— ZU ERLEDIGEN —
1) Wie viele Mann verloren die britischen und kanadischen Truppen laut dem Text über den Britischen Ehrenfriedhof Kleve im Reichswald?
2) Führe den Text über den Britischen Ehrenfriedhof Kleve im Anschluss an seinen letzten Satz weiter.

Britischer Ehrenfriedhof Kleve

Der Britische Ehrenfriedhof im Reichswald ist der größte Friedhof für Soldaten des Commonwealth auf deutschem Boden. Hier sind 7.654 Gefallene, zumeist Angehörige der Royal Air Force und Fallschirmjäger, bestattet. Er befindet sich im Reichswald, einem dichten Waldgebiet an der niederländisch-deutschen Grenze, das im Februar 1945 Schauplatz erbitterter Gefechte war.

Der Britische Ehrenfriedhof im Reichswald erinnert an die brutalen Gefechte, die in den letzten Kriegsmonaten im Rheinland geführt wurden. Er befindet sich im dichten Gehölz des Reichswalds. In diesem weiten Waldgebiet verloren die britischen und kanadischen Truppen 6.000 Mann. Unter den hier begrabenen 7.654 Soldaten sind allerdings auch 4.000 Angehörige der Royal Air Force, die in der Zeit von 1940 bis 1944 im Einsatz ums Leben kamen. Ihre Überreste wurden von Friedhöfen und aus Einzelgräbern hierher umgebettet. Außerdem sind hier Soldaten des Commonwealth, die bei Operation Plunder (der tatsächlichen Rheinüberquerung) und Operation Varsity (der großen Luftlandeoperation zur Unterstützung der Rheinüberquerung) gefallen sind, bestattet.

— BEREITGESTELLTES MATERIAL —
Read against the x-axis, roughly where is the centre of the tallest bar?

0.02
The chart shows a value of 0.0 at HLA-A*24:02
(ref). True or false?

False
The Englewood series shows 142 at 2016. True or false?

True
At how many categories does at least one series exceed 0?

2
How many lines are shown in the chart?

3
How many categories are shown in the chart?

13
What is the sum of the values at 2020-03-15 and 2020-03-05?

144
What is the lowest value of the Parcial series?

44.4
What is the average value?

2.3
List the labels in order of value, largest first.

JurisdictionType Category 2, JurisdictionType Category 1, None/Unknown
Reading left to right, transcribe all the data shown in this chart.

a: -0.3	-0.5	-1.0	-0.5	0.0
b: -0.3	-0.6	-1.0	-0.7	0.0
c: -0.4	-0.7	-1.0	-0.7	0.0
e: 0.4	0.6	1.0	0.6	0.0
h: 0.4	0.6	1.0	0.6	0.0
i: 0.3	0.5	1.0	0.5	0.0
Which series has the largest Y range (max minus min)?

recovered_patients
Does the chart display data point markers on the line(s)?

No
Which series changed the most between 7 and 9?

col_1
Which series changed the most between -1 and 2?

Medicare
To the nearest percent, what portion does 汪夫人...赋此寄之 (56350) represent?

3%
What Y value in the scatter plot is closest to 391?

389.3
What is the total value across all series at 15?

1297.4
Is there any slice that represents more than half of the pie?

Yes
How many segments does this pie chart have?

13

— GEGEBENE ANTWORTEN —
1) Sie verloren dort 6.000 Mann.

2)
Die Kämpfe im Reichswald waren Teil einer größeren Schlacht, die auf ganzer Länge des Rheins tobte und bei der beide Seiten im Kampf um das Rheinland schwere Verluste erlitten. Das Vordringen auf den letzten 30 Kilometern bis zum Rhein kostete die alliierten Streitkräfte genau so viel Zeit wie die nächsten 300 Kilometer ins Innere Deutschlands. Die deutschen Streitkräfte waren sich der Tatsache vollauf bewusst, dass ihnen das Rheinland die letzte Möglichkeit bot, eine wirksame Verteidigung zu organisieren. Verzweifelt hielten sie ihre Stellungen unter schweren Verlusten für sich und ihre Gegner. Nur wenige der im Reichswald gefallenen Soldaten sind auf diesem Friedhof bestattet.